FAQ: What Are the New Provisions of the Farm Bill?

Deck: The 2008 Farm Bill has a lot of changes, which we summarize.

Farmers are asking questions about the new 2008 Farm Bill, as USDA releases farm program rules and details this winter. We are providing answers at our new “Frequently Asked Questions” section on our Website www.WallacesFarmer.com. We’ll also print some of the questions and answers in each issue Wallaces Farmer this winter and spring.

Iowa State University Extension farm management specialists have provided the following answers to Question #1 based on information from USDA as of November 17.

If you have a question you’d like answered regarding the new USDA farm program, please send it to [email protected]. We will pass it on to the ISU Extension specialists or to the program specialists at USDA’s Farm Service Agency office in Des Moines and they will send you the answer.

For more information and analysis of the new Farm Bill, see ISU’s Ag Decision Maker site www.extension.iastate.edu/agdm. For clarification on farm program details contact your local FSA office.

Q) On November 7 USDA announced several amendments to provisions in the 2008 Farm Bill. Please explain them.
A) The changes are a result of President Bush signing a bill October 13 making amendments to the 2008 Farm Bill. These changes involve three provisions:

1) The 10-acre base limit for 2008. Owners and operators of farms with 10 or fewer base acres now have the opportunity to receive payments for the 2008 Direct and Counter-cyclical Payment Program.
-------
**WHAT YOU WILL DO**
A. Return the part of the Farm Bill FAQ that begins with the words containing "A) The changes" and ends with "Counter-cyclical Payment Program.".
B. According to the Farm Bill FAQ, what caused the amendments USDA announced on November 7? Answer in one to three sentences.
C. Extend the Farm Bill FAQ past its final sentence.
The records have no connection to the Farm Bill FAQ.
-------
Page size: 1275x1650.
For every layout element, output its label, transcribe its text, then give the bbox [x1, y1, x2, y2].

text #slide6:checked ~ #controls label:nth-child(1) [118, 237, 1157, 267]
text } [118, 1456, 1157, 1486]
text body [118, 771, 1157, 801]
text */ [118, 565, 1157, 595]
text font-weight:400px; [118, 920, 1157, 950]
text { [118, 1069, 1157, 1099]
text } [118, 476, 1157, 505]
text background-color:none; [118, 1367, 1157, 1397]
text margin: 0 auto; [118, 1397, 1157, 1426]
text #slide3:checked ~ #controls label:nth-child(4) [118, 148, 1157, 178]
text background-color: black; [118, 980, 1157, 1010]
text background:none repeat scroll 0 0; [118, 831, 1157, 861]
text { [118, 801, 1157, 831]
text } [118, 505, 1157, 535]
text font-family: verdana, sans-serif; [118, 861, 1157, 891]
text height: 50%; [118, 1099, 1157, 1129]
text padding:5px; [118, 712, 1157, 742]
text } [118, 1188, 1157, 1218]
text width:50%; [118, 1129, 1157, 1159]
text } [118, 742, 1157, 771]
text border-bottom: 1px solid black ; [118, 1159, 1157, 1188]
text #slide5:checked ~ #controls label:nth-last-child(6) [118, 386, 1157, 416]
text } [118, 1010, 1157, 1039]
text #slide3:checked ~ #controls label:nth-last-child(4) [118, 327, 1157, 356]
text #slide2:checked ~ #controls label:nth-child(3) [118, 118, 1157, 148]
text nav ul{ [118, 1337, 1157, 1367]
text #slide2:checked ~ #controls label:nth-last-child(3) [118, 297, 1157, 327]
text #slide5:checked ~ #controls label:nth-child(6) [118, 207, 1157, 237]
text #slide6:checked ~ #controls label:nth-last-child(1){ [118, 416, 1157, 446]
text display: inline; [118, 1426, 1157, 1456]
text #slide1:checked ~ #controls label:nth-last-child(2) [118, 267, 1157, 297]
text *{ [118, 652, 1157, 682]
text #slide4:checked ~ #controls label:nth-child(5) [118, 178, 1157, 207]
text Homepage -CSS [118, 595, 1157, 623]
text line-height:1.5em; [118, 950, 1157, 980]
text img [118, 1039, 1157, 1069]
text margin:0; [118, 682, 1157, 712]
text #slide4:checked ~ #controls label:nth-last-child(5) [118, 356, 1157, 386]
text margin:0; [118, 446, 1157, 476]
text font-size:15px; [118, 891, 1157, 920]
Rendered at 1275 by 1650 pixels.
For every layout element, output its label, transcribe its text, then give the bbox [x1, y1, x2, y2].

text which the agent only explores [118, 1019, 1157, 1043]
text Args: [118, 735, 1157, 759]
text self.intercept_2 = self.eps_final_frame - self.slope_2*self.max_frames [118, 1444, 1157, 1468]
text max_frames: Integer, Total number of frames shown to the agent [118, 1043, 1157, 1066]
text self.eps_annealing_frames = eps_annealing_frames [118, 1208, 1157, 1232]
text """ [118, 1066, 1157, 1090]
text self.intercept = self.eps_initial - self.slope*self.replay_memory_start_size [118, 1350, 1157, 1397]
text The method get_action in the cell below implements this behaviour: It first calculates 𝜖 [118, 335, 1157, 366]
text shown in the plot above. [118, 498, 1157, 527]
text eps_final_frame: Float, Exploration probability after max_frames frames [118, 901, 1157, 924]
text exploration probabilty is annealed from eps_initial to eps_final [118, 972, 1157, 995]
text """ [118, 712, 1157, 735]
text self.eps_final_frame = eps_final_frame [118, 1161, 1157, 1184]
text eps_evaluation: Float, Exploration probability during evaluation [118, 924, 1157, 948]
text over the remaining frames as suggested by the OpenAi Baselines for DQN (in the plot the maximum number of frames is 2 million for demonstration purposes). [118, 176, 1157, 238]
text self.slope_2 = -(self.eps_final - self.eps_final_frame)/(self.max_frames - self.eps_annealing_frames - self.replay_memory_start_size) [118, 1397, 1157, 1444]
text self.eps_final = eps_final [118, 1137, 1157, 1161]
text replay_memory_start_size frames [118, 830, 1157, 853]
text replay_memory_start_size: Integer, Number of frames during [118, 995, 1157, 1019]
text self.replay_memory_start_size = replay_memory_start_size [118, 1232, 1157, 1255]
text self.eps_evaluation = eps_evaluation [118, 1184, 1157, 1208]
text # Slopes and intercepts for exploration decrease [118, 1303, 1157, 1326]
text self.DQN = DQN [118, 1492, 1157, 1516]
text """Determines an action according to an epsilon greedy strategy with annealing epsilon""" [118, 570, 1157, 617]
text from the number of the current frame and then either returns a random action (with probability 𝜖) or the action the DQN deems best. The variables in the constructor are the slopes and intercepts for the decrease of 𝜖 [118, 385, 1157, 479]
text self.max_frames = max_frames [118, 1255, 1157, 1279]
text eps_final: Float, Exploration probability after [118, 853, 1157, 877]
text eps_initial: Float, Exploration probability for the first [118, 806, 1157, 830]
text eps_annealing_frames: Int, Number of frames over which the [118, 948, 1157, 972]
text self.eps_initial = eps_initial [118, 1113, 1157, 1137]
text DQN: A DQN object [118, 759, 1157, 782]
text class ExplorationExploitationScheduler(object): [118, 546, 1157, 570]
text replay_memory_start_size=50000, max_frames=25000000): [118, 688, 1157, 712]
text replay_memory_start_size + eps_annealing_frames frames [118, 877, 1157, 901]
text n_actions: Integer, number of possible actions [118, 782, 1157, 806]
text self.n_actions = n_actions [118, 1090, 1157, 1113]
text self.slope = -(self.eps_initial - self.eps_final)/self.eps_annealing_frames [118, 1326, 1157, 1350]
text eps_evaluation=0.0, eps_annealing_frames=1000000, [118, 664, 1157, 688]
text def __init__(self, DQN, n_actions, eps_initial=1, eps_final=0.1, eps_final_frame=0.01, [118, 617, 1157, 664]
-------
**SOLVED TASKS**
A.
A) The changes are a result of President Bush signing a bill October 13 making amendments to the 2008 Farm Bill. These changes involve three provisions:

1) The 10-acre base limit for 2008. Owners and operators of farms with 10 or fewer base acres now have the opportunity to receive payments for the 2008 Direct and Counter-cyclical Payment Program.

B. They resulted from President Bush signing a bill on October 13 that amended the 2008 Farm Bill. The changes involve three provisions.

C.
As originally enacted under the 2008 Farm Bill, direct and countercyclical payments or DCP could not be made with respect to farms with crop acreage bases of 10 acres or less. The new law signed on October 13 makes that provision not applicable to the 2008 crop year.

Thus, farmers on a farm with 10 acres or less of base could under the new law, enroll their farms until Nov. 26, 2008, in the 2008 DCP program. This extension of the original September 30 deadline only applied to farmers who were previously excluded because of the minimum acreage requirement. USDA began issuing payments to farmers on farms with 10 base acres or less who had already enrolled in the DCP program soon after the President signed the new law.

2) Supplemental Revenue Assistance Program (SURE). Under SURE in the 2008 Farm Bill, farmers seeking disaster benefits must generally have obtained crop insurance or coverage under the Non-insured crop disaster Assistance Program (NAP) for all crops on all farms.

Under the new law, farmers with crops that had 2009 crop insurance sales closing dates before Aug. 14, 2008 may pay a fee through Jan. 12, 2009 to participate in SURE. Farmers may make their SURE participation fee payments to their local FSA office at this time.

The SURE program fee is equal to the fee for catastrophic coverage. Payment of the SURE program fee will not make the farmer eligible for insurance coverage.

Farmers also have a new minimum loss threshold for SURE. Under the new law, to qualify for payments, there must be a production loss of at least 10% for at least one crop of economic significance on the farm.

The new law provides that when a second crop is planted after the first crop was prevented from being planted, or if such first crop failed, the second planting will not count toward the SURE program guarantee or total farm revenue. This is true except in areas where double-cropping is a normal practice. For that second crop, farmers aren’t required to purchase crop insurance or a NAP policy.

By provision of the new law, the purchase of insurance or a NAP policy for grazed acreage is no longer a requirement for the SURE program. But such insurance is required as a condition for payment for the livestock feed program, tree assistance program and emergency livestock, honeybee and farm-related fish programs.

The new law amends SURE eligibility so crop insurance or NAP coverage exceeds 10% of the value of the coverage.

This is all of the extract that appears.